ФРАГМЕНТ ТЕКСТА.
Замятин Е. И. Собрание сочинений: В 5 т. Т. 4. Беседы еретика
М., ‘Дмитрий Сечин’, ‘Республика’, 2010.
Есть превосходный способ предсказывать без малейшего риска ошибки: надо предсказывать прошлое. Это делается очень просто. Вы вдруг вспоминаете: ‘Разве я не был прав? Разве пять лет назад я не говорил, что…’ Cher confrre, Вы говорили это, но Вы говорили также и много других вещей, которые никак не оправдались, и Ваше счастье, что читатель рассеян и забывчив, — иначе бы Вам не попасть в профессиональный союз пророков.
Я членом этого союза не состою и потому считаю себя вправе рисковать и ошибаться. Ошибка вообще полезнее истины: истина — это мысль, уже заболевшая артериосклерозом.

ЗАДАНИЕ 1. Процитируйте из фрагмента о предсказаниях отрывок от слов «Есть превосходный способ» до слов «профессиональный союз пророков.» включительно.

ПРИВЕДЁННЫЙ ПЕРЕЧЕНЬ.
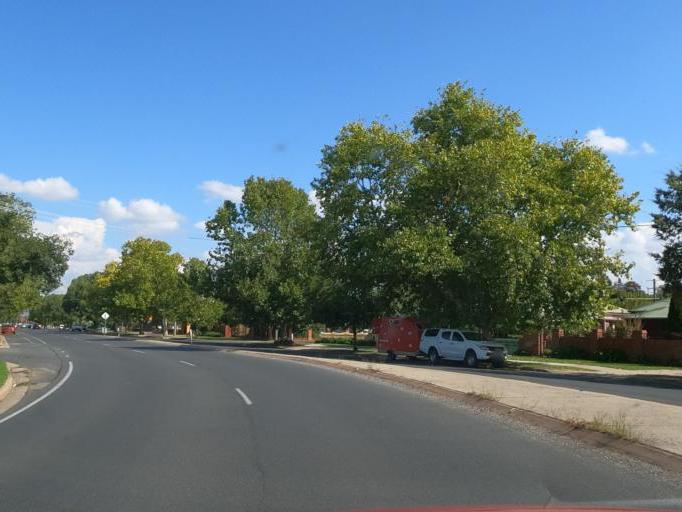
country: AU
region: New South Wales
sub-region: Albury Municipality
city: North Albury
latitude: -36.0640
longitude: 146.9247
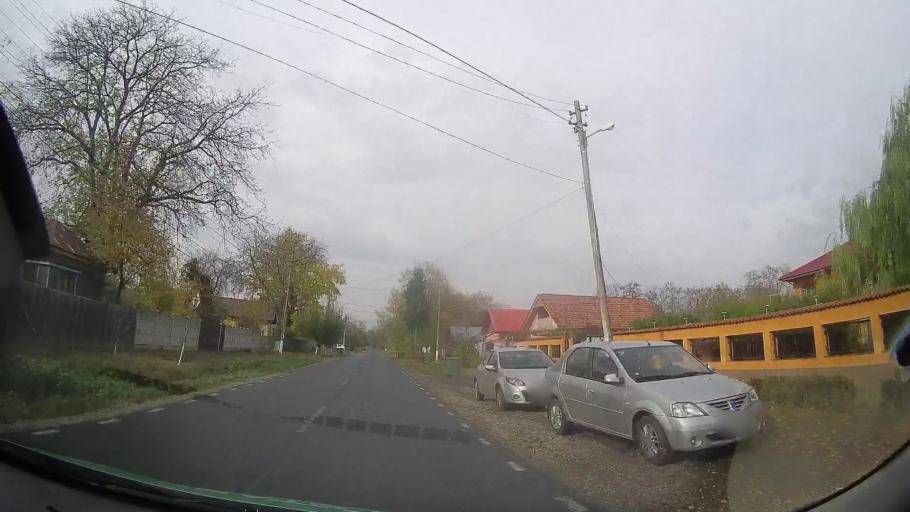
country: RO
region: Ialomita
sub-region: Comuna Fierbinti-Targ
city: Fierbinti-Targ
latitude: 44.7043
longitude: 26.3256
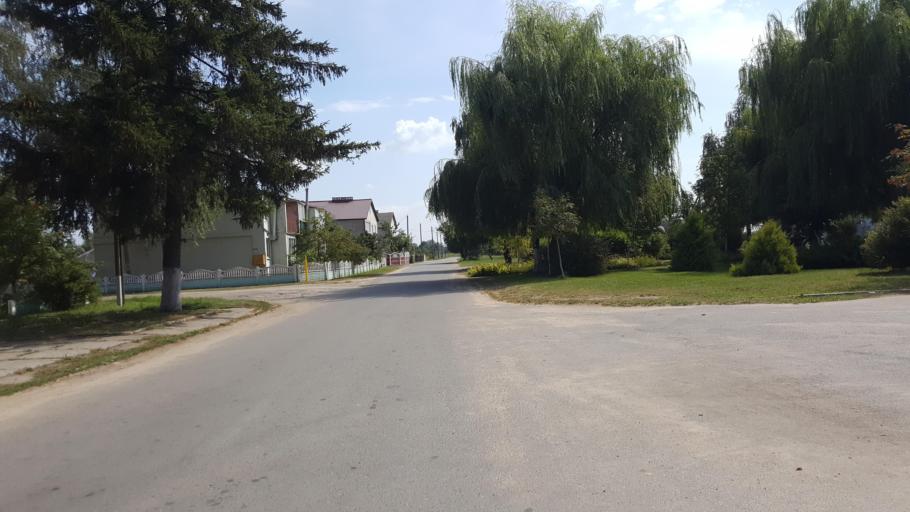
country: PL
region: Podlasie
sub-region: Powiat hajnowski
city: Czeremcha
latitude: 52.4977
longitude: 23.5695
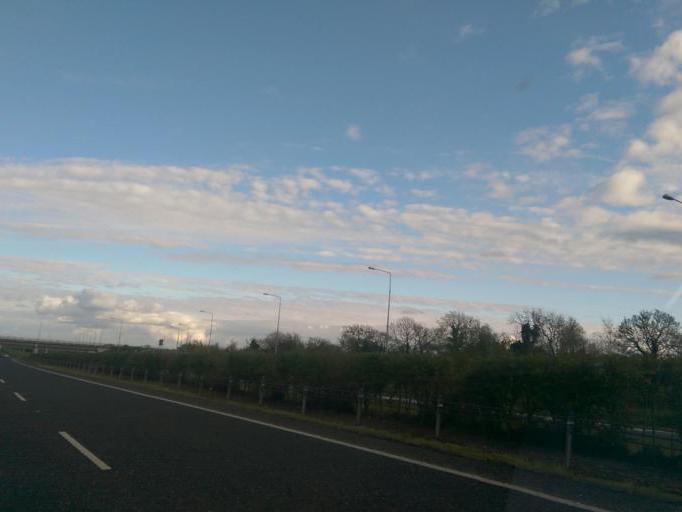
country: IE
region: Leinster
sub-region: Kildare
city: Kilcock
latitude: 53.4042
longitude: -6.6942
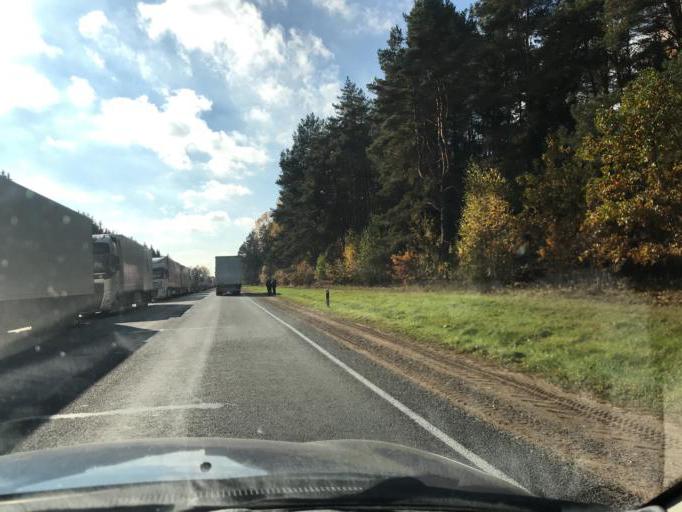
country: LT
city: Salcininkai
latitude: 54.2274
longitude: 25.3577
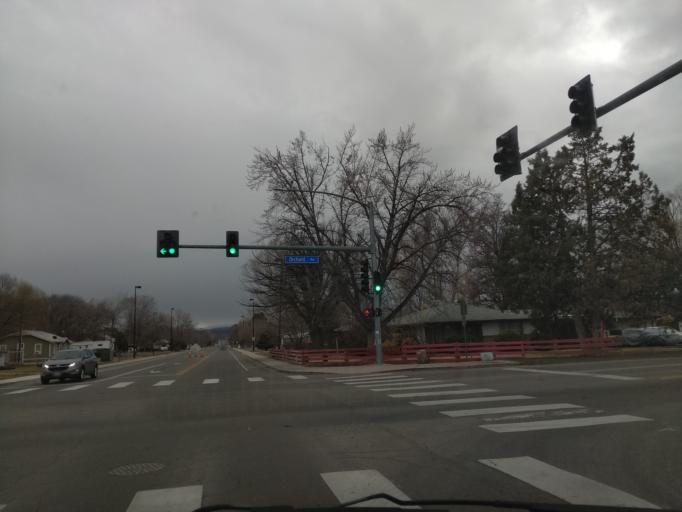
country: US
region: Colorado
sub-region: Mesa County
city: Fruitvale
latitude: 39.0848
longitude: -108.5152
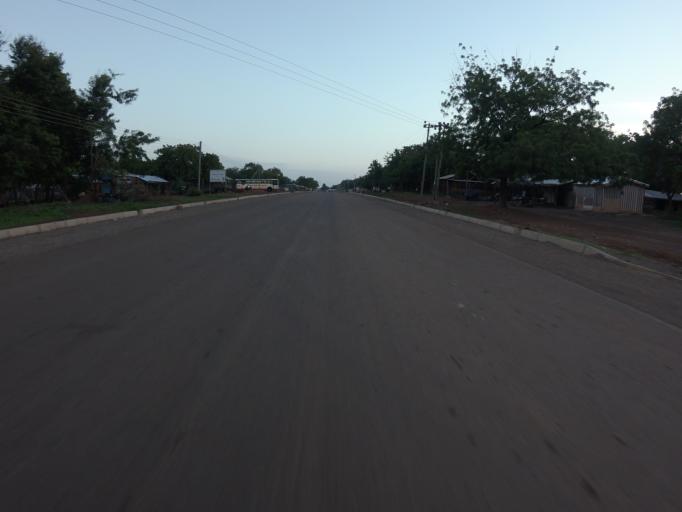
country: GH
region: Northern
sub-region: Yendi
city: Yendi
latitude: 9.9256
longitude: -0.2122
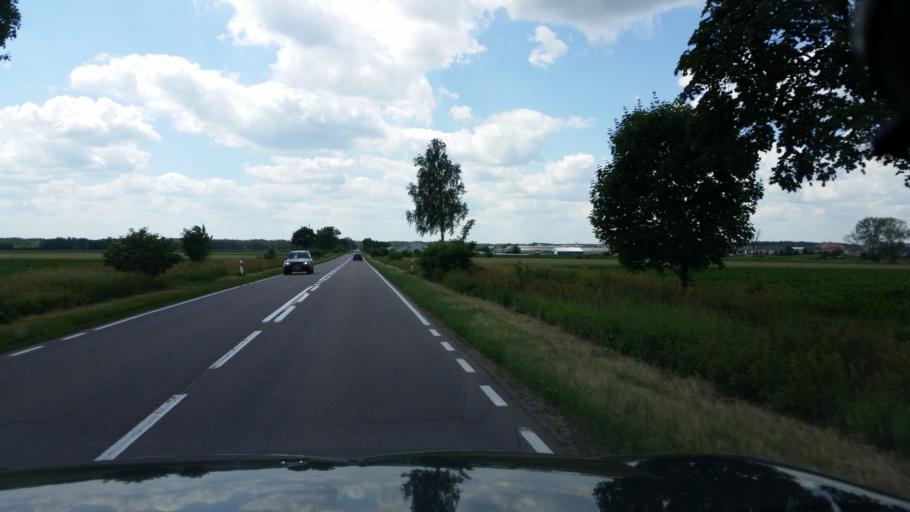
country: PL
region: Podlasie
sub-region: Powiat lomzynski
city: Sniadowo
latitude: 53.0107
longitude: 21.9444
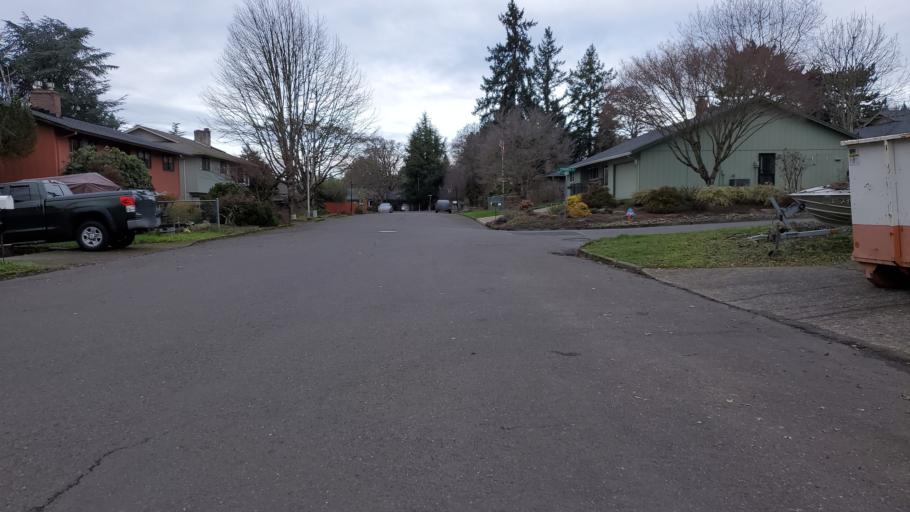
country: US
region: Oregon
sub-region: Clackamas County
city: Gladstone
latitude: 45.3894
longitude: -122.5934
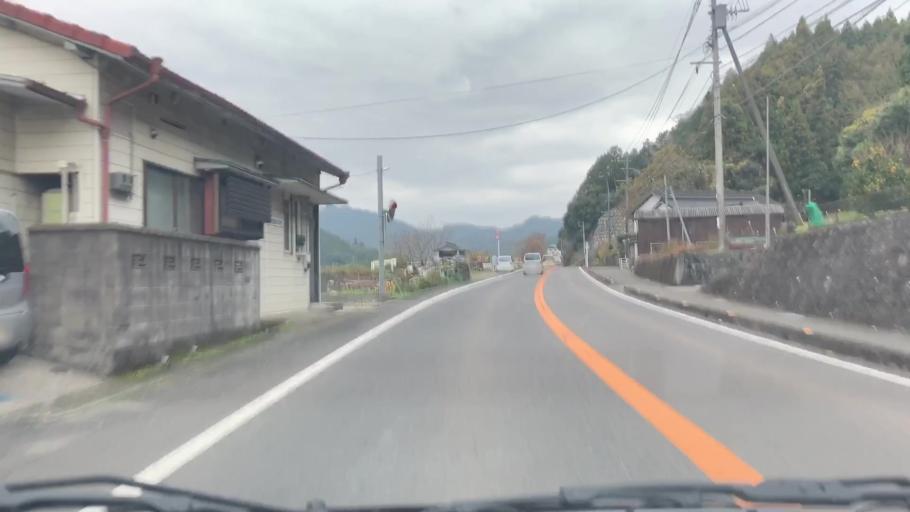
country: JP
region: Saga Prefecture
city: Ureshinomachi-shimojuku
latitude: 33.1277
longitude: 130.0363
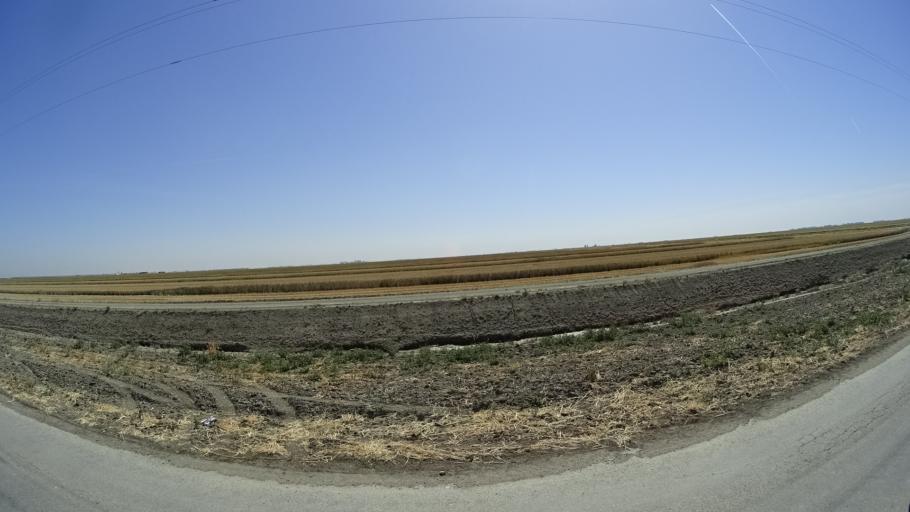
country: US
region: California
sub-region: Tulare County
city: Alpaugh
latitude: 35.9792
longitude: -119.5362
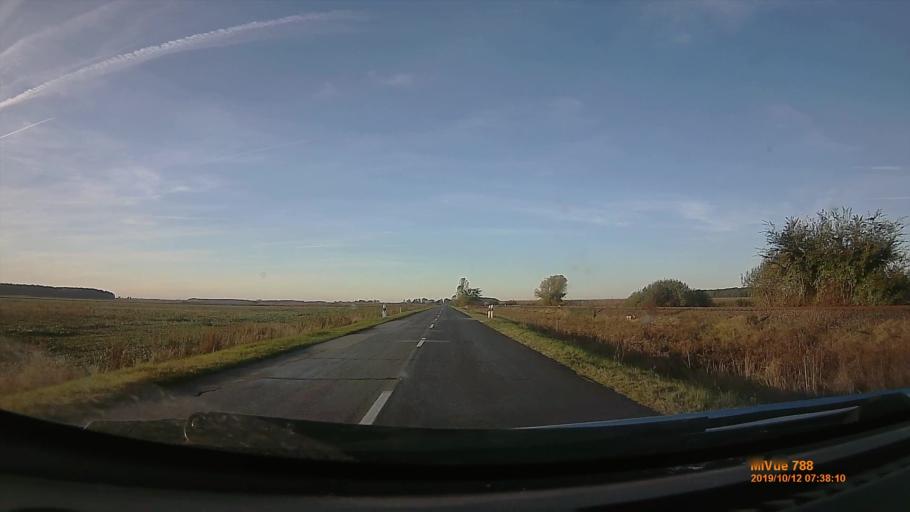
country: HU
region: Hajdu-Bihar
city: Pocsaj
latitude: 47.2279
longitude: 21.8117
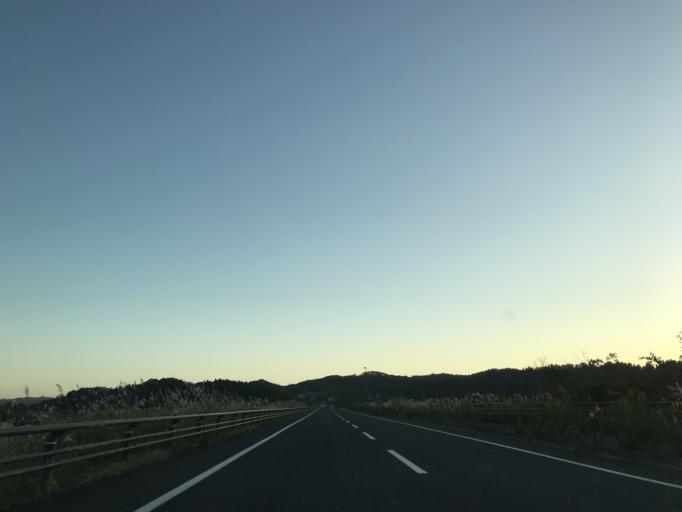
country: JP
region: Iwate
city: Ichinoseki
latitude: 39.0077
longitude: 141.1160
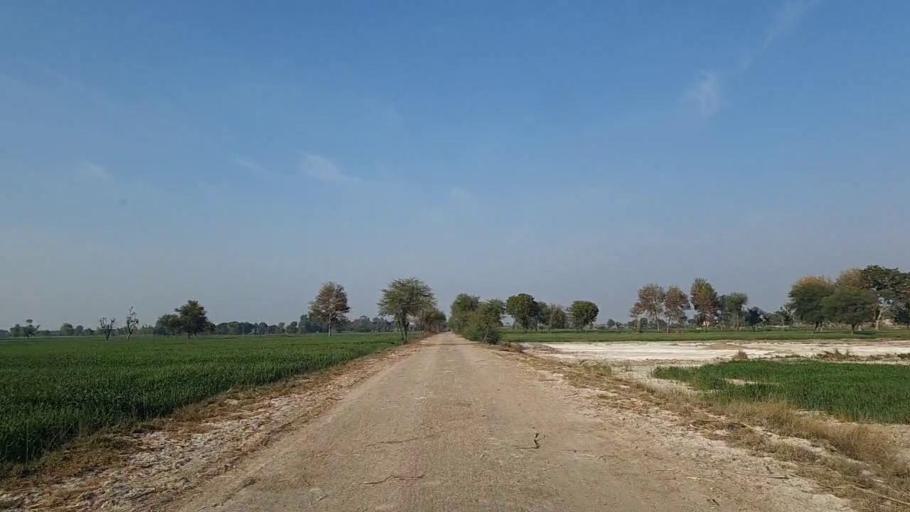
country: PK
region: Sindh
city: Nawabshah
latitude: 26.3760
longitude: 68.4850
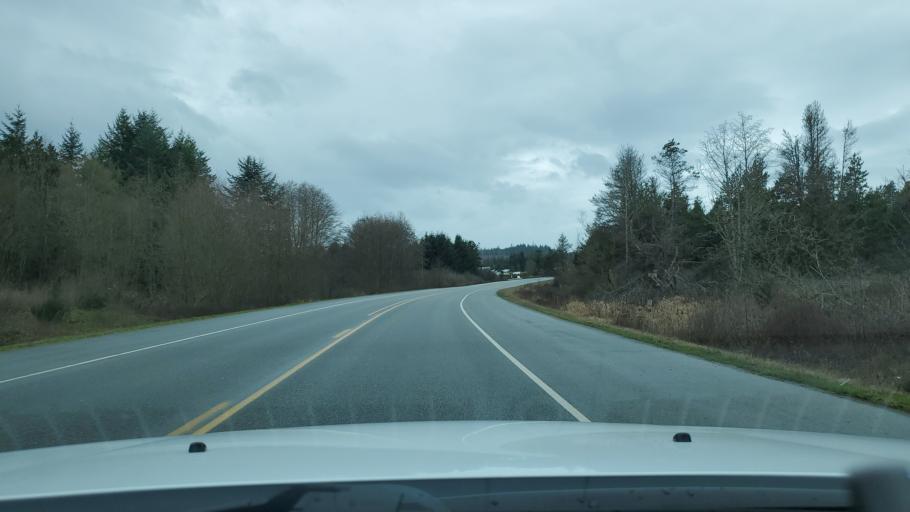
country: US
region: Washington
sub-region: Island County
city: Oak Harbor
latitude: 48.3264
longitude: -122.6392
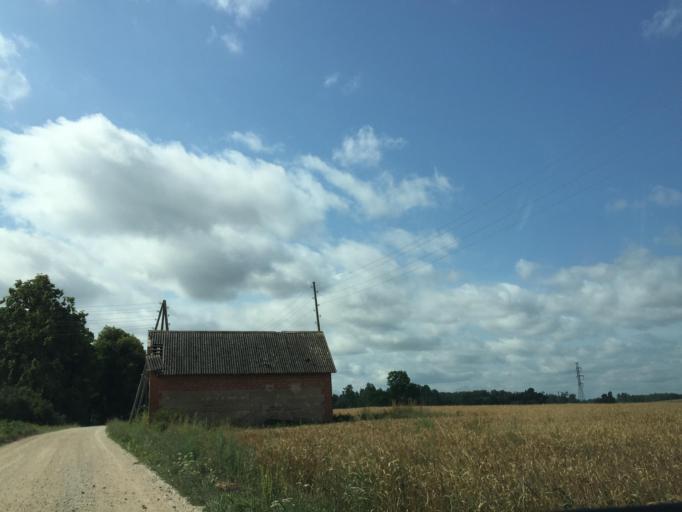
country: LV
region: Kandava
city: Kandava
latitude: 56.9745
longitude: 22.9291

ЗАДАНИЕ 2. Выпишите из перечня строки от строки с «country: RO» до строки с «city: Ichinoseki» включительно, заменив в них «city» на «town» и ничего больше не меняя. Изображения в ответ не включайте.

ПРАВИЛЬНЫЙ ОТВЕТ 1.
Есть превосходный способ предсказывать без малейшего риска ошибки: надо предсказывать прошлое. Это делается очень просто. Вы вдруг вспоминаете: ‘Разве я не был прав? Разве пять лет назад я не говорил, что…’ Cher confrre, Вы говорили это, но Вы говорили также и много других вещей, которые никак не оправдались, и Ваше счастье, что читатель рассеян и забывчив, — иначе бы Вам не попасть в профессиональный союз пророков.

ПРАВИЛЬНЫЙ ОТВЕТ 2.
country: RO
region: Ialomita
sub-region: Comuna Fierbinti-Targ
town: Fierbinti-Targ
latitude: 44.7043
longitude: 26.3256
country: PL
region: Podlasie
sub-region: Powiat hajnowski
town: Czeremcha
latitude: 52.4977
longitude: 23.5695
country: IE
region: Leinster
sub-region: Kildare
town: Kilcock
latitude: 53.4042
longitude: -6.6942
country: LT
town: Salcininkai
latitude: 54.2274
longitude: 25.3577
country: US
region: Colorado
sub-region: Mesa County
town: Fruitvale
latitude: 39.0848
longitude: -108.5152
country: GH
region: Northern
sub-region: Yendi
town: Yendi
latitude: 9.9256
longitude: -0.2122
country: PL
region: Podlasie
sub-region: Powiat lomzynski
town: Sniadowo
latitude: 53.0107
longitude: 21.9444
country: US
region: Oregon
sub-region: Clackamas County
town: Gladstone
latitude: 45.3894
longitude: -122.5934
country: JP
region: Saga Prefecture
town: Ureshinomachi-shimojuku
latitude: 33.1277
longitude: 130.0363
country: US
region: California
sub-region: Tulare County
town: Alpaugh
latitude: 35.9792
longitude: -119.5362
country: HU
region: Hajdu-Bihar
town: Pocsaj
latitude: 47.2279
longitude: 21.8117
country: JP
region: Iwate
town: Ichinoseki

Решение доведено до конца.